• **Exercise**:
Filter the data below, keeping only lines that contain "survei".

• **Extracted information**:

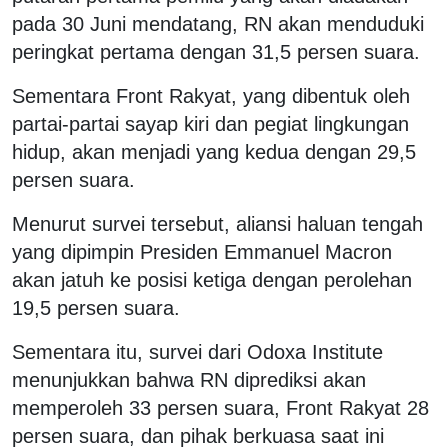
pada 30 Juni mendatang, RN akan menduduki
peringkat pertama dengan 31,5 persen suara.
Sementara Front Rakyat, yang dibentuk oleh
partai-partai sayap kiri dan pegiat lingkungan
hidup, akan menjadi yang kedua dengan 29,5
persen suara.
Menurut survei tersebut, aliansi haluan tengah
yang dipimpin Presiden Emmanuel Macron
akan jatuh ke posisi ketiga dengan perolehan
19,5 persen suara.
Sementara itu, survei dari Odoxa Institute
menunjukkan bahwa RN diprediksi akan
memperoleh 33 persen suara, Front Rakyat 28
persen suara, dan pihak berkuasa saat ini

• **Output for this task**:
Menurut survei tersebut, aliansi haluan tengah
Sementara itu, survei dari Odoxa Institute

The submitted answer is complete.